Terdapat pula mentalitas pelaut. Bagi masyarakat di sekitar pesisir pantai Garut Selatan, potensi kelautan dengan panjang pantai mencapai kurang lebih 72 km telah membentuk kemandirian dalam diri mereka. Para Nelayan menjalin hubungan harmonis dengan laut, sebagai sumber dan bagian kehidupan mereka. Sikap mangerankeun, melahirkan watak bijak dalam diri nelayan. Dan hubungan timbal-balik dalam kurun waktu yang lama telah membentuk tradisi-tradisi dan kearifan lokal di dalam masyarakat.

Mentalitas-mentalitas tersebut merupakan potensi sumber daya manusia yang memadai untuk pengelolaan sumber daya alam, sesuai dengan asal mula kultur masing-masing masyarakat terhadap alamnya. Hal ini menunjang optimalisasi potensi-potensi yang ada di Garut Selatan.

Ciri Sabumi, Cara Sadesa!

Tiap daerah akan melahirkan adat istiadat, kemampuan, dan mentalitas yang berbeda-beda. Kearifan lokal terhadap alam tak bisa lepas dari dasar yang membuat masyarakat terpenuhi kehidupannya. Maka lain lubuk, lain pula ikannya… lain ladang lain belalang. Jika pohon Kawung adalah sumber kehidupan suatu masyarakat, maka optimalisasi potensi perkebunan Kawung akan lebih sesuai dengan kondisi alam dan mentalitas masyarakat yang bersangkutan. Tetapi semua itu membutuhkan dukungan dari berbagai pihak. Optimalisasi potensi harus berdasarkan pada perhatian pemerintah selaku pemegang kekuasaan, dengan tetap memperhatikan kultur, mentalitas masyarakat, dan alam sekitarnya.

Pada prinsipnya, secara alamiah masyarakat Garut Selatan cukup mampu memenuhi kebutuhannya dari alam dan laut. Tetapi partisifasi dan kearifan Pemerintah dalam memutuskan kebijakan sangat berpengaruh pada eksistensi kemandirian masyarakat setempat. Ketidaktepatan kebijakan sama saja mencabut suatu masyarakat dari akar tradisi, adat istiadat, mentalitas, dan alamnya. Hal ini akan menghambat efektifitas pembangunan. Adat Priangan mengenal peribahasa: Indung Hukum, Bapak Drigama. Artinya masyarakat sadar bahwa hukumlah yang mengatur semua itu dan negaralah yang membuat aturan untuk eksistensi dan keberlangsungan hidup mereka. Maka ini menjadi tanggung jawab Pemerintah terhadap rakyat.

Lain dulu lain sekarang …

Pada masa kolonial Belanda daerah Garut Selatan, umumnya Kabupaten Garut, mendapatkan perhatian serius. Belanda mampu memanfaatkan dengan baik kultur, mentalitas, dan alam di mana mereka hidup. Sehingga Garut Selatan maju dalam bidang agrobisnis. Kemajuan tersebut disertai dengan pengembangan fasilitas infrastruktur. Untuk potensi perikanan, mereka membangun dermaga bagi nelayan di Cilauteureun. Untuk transportasi dan distribusi hasil bumi, maka jalan Kereta Api pun dibuka dengan menempatkan stasiun KA di daerah Cikajang. Jaringan rel Cibatu-Garut-Cikajang yang sekarang tidak diaktifkan, dulu digunakan sebagai massal penumpang dan barang.

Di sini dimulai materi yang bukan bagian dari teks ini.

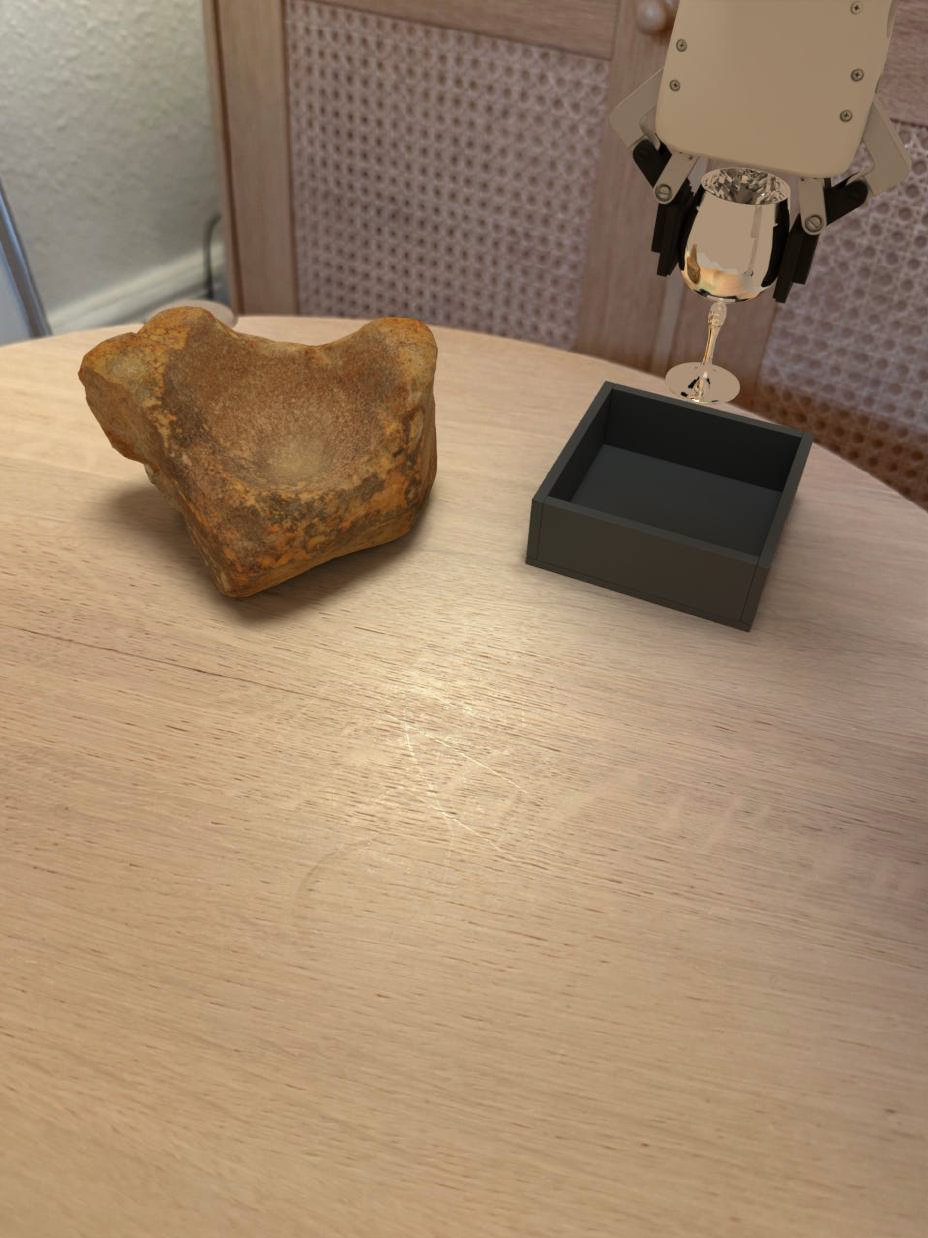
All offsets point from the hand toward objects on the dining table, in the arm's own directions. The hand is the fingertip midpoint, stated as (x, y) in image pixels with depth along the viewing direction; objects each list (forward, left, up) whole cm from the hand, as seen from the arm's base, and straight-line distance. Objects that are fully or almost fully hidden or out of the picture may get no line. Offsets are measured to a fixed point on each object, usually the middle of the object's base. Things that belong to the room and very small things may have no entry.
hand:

Kini semua SDM dan SDA Garut Selatan terabaikan dari perhatian. Kebijakan-kebijakan yang kurang tepat mengikis mentalitas dan kemandirian masyarakat Garut Selatan. Idealnya mentalitas yang mapan, sikap kemandirian, dan potensi alam didukung dengan sentuhan teknologi mutakhir dan kebijakan yang tepat. Selanjutnya diharapkan Garut Selatan menjadi sentral aktifitas produksi dibidang pertanian, perkebunan, dan perikanan.